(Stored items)
╭──
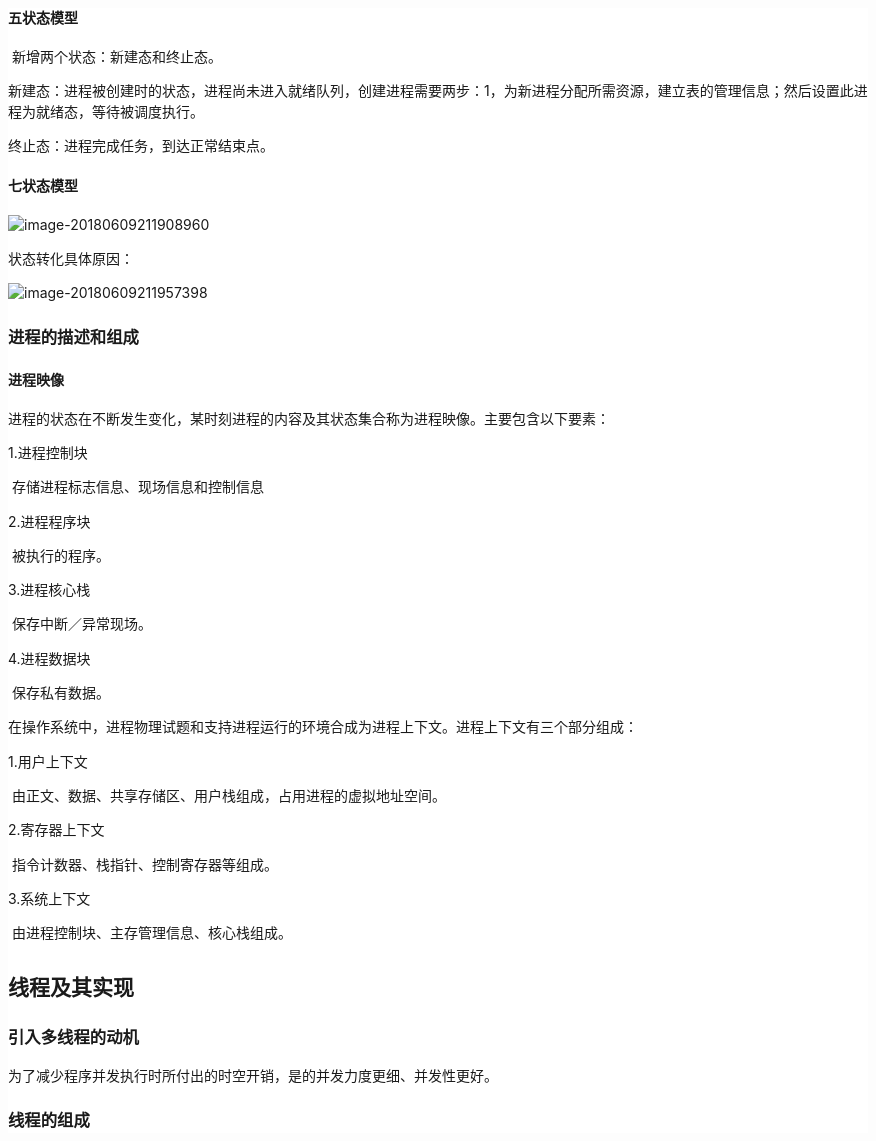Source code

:#### **五状态模型**

​	新增两个状态：新建态和终止态。

新建态：进程被创建时的状态，进程尚未进入就绪队列，创建进程需要两步：1，为新进程分配所需资源，建立表的管理信息；然后设置此进程为就绪态，等待被调度执行。

终止态：进程完成任务，到达正常结束点。

#### **七状态模型**

![image-20180609211908960](/Users/youyujie/Documents/Java知识点复习图片/七状态模型.png)

状态转化具体原因：

![image-20180609211957398](/Users/youyujie/Documents/Java知识点复习图片/七状态转化原因.png)

### 进程的描述和组成

#### 进程映像

​	进程的状态在不断发生变化，某时刻进程的内容及其状态集合称为进程映像。主要包含以下要素：

1.进程控制块

​	存储进程标志信息、现场信息和控制信息

2.进程程序块

​	被执行的程序。

3.进程核心栈

​	保存中断／异常现场。

4.进程数据块

​	保存私有数据。

​	在操作系统中，进程物理试题和支持进程运行的环境合成为进程上下文。进程上下文有三个部分组成：

1.用户上下文

​	由正文、数据、共享存储区、用户栈组成，占用进程的虚拟地址空间。

2.寄存器上下文

​	指令计数器、栈指针、控制寄存器等组成。

3.系统上下文

​	由进程控制块、主存管理信息、核心栈组成。

## 线程及其实现

### 引入多线程的动机

​	为了减少程序并发执行时所付出的时空开销，是的并发力度更细、并发性更好。

### 线程的组成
╰──
**YOUR TASK**
Copy out all of the material above word for word, but leave out the pictures.

**REPLY**
Source code

:#### **五状态模型**

​	新增两个状态：新建态和终止态。

新建态：进程被创建时的状态，进程尚未进入就绪队列，创建进程需要两步：1，为新进程分配所需资源，建立表的管理信息；然后设置此进程为就绪态，等待被调度执行。

终止态：进程完成任务，到达正常结束点。

#### **七状态模型**

![image-20180609211908960](/Users/youyujie/Documents/Java知识点复习图片/七状态模型.png)

状态转化具体原因：

![image-20180609211957398](/Users/youyujie/Documents/Java知识点复习图片/七状态转化原因.png)

### 进程的描述和组成

#### 进程映像

​	进程的状态在不断发生变化，某时刻进程的内容及其状态集合称为进程映像。主要包含以下要素：

1.进程控制块

​	存储进程标志信息、现场信息和控制信息

2.进程程序块

​	被执行的程序。

3.进程核心栈

​	保存中断／异常现场。

4.进程数据块

​	保存私有数据。

​	在操作系统中，进程物理试题和支持进程运行的环境合成为进程上下文。进程上下文有三个部分组成：

1.用户上下文

​	由正文、数据、共享存储区、用户栈组成，占用进程的虚拟地址空间。

2.寄存器上下文

​	指令计数器、栈指针、控制寄存器等组成。

3.系统上下文

​	由进程控制块、主存管理信息、核心栈组成。

## 线程及其实现

### 引入多线程的动机

​	为了减少程序并发执行时所付出的时空开销，是的并发力度更细、并发性更好。

### 线程的组成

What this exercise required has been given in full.